Secondary Active Transport

• Active transport depending upon concentration gradient of Na^+ from ECF to ICF created by the use of energy.
• Carrier does not have ATPase activity.
• Secondary active transport uses the energy stored in the gradients created by primary active transport to move other substances against their own gradients.
• Substance is transported along with Na^+ (Na^+ increases affinity of carrier for glucose).
• Na^+ is transported only when glucose molecule is attached.
• The movement of Na^+ down its gradient is coupled to the uphill transport of other substances by a shared carrier protein (a cotransporter).

Vesicular Transport

• Associated with the transport of macromolecules such as big protein molecules which can neither travel through the membrane by diffusion nor by active transport mechanisms.
• Types of vesicular transport:
  1. Exocytosis: vesicles fuse with the plasma membrane and release their contents to the outside of the cell.
  2. Endocytosis: capturing a substance or particle from outside of the cell by engulfing it with the cell membrane and bringing it into the cell.

Endocytosis

• Cell plasma membrane extends and folds around desired extracellular material, forming a pouch that pinches off, creating an internalized vesicle.
  1. Pinocytosis
  2. Phagocytosis
  3. Receptor-mediated endocytosis

Pinocytosis

• “Cell drinking” - the cell gulps droplets of extracellular fluid in tiny vesicles.
• Since any solutes dissolved in the droplet are taken into the cell, pinocytosis is not selective in the substances it transports.
• The invaginated pinocytosis vesicles are much smaller than those generated by phagocytosis.
• Pinocytosis involves a considerable amount of cellular energy in the form of ATP.
• Examples:
  • In humans, this process occurs in cells lining the small intestine and is used primarily for absorption of fat droplets.
  • It is also observed in cells in the ducts of the kidneys during the formation of urine.
  • The human egg in the female reproductive system uses pinocytosis to absorb nutrients prior to fertilization.

Phagocytosis

• Internalization of large multimolecular particles, bacteria, dead tissues by specialized cells e.g. certain types of WBC (phagocytes).
• The type of endocytosis where an entire cell is engulfed.
• The material makes contact with the cell membrane which then invaginates.
• Phagocytosis is specific (examples):
  • The cell discriminates between different types of particles.
  • Amoeba ingests particles of nutritional value but usually fails to take up particles that are of no food value.
  • Phagocytic white blood cells will only engulf certain types of bacteria.
  • Kupffer cells in liver engulf worn-out erythrocytes and bacteria.

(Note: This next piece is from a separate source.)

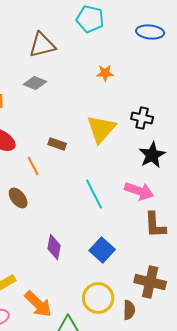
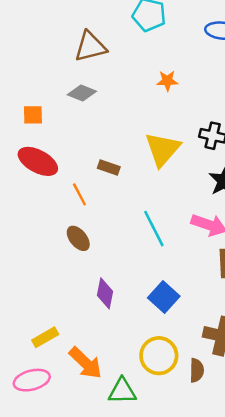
brown ellipse: (18, 198) -> (78, 238), moved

Receptor-Mediated Endocytosis

• A form of endocytosis in which receptor proteins on the cell surface are used to capture a specific target molecule.
• The receptors, which are transmembrane proteins, gather in regions of the plasma membrane known as coated pits. This name comes from a layer of proteins, called coat proteins, that are found on the cytoplasmic side of the pit.
• When the receptors bind to their specific target molecule, endocytosis is triggered, and the receptors and their attached molecules are taken into the cell in a vesicle.
• The coat proteins participate in this process by giving the vesicle its rounded shape and helping it bud off from the membrane.
• Flu viruses, diphtheria, and cholera toxin all use receptor-mediated endocytosis pathways to gain entry into cells.

Exocytosis

• Exocytosis is a form of active transport through which large molecules are moved from the interior to the exterior of the cell.
• Vesicles are packaged within the cell and transported to the cell membrane, where their phospholipid bilayers fuse. This allows the contents to be released outside the cell.